Le fils semble avoir cherché puis trouvé la lumière qui lui vola son père. Il s’y est niché, travaillant sa stature d’artiste consensuel, artificier des cérémonies officielles, caressant le succès mondial qui se décline en millions d’albums vendus et assied des actrices à votre table. Il avait demandé à un ami de lui présenter Charlotte Rampling. Elle était mariée, avec un petit garçon de 3 ans, lui aussi, avec une petite fille. Il fut parmi les premiers pères en France à obtenir la garde d’un très jeune enfant. Ils vécurent ensemble vingt ans et élevèrent trois enfants. Adjani, histoire d’élever le débat au rang de drame sociétal, assurait dans Match qu’il avait aussi trompé Rampling. «Voir impliqués des gens de ma famille, mes enfants, la mère de mes enfants, m’a vraiment choqué.» Son fils a 25 ans, il est magicien. Sa fille 28 et fait du design. Le tourtereau de l’été a de grands enfants.

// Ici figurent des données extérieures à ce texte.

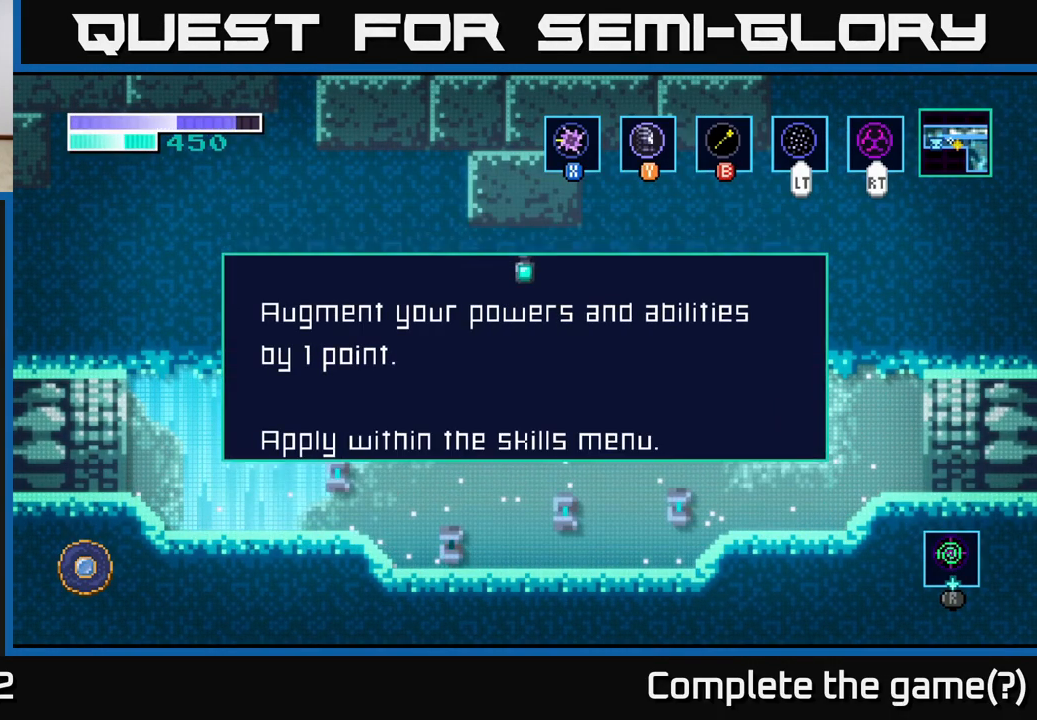
{"buttons": [], "left_stick": "center", "right_stick": "center", "events": [[150, "left_stick", "right"], [333, "left_stick", "center"]]}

Il ne boit pas. Ne fume pas. Se surveille de haut en bas. A-t-il peur d’être ringard ? Non. «Quand j’ai commencé, ma musique était marginale. J’ai toujours eu l’impression de faire des brouillons et que la copie est à venir.» Pour son concert en Chine, il a, il y a un an, fait le tour de l’avant-garde culturelle, icônes du rock local, vidéastes, plasticiens, peintres, et les a associés à son show. «Pas d’idée préconçue depuis le Flore.» Vieillir n’est pas un problème. «Il y a longtemps j’ai rencontré Fellini et Giulietta Masina, j’étais fasciné. Ce qui est important, c’est vieillir avec l’autre.»
Qui est l’autre ? Pour l’heure, c’est toujours Anne Parillaud, qui lui offre ses yeux pour un plan séquence de soixante-quinze minutes sur le DVD qui accompagne sa musique. S’il y a du changement, on peut compter sur son envahissante attachée de presse.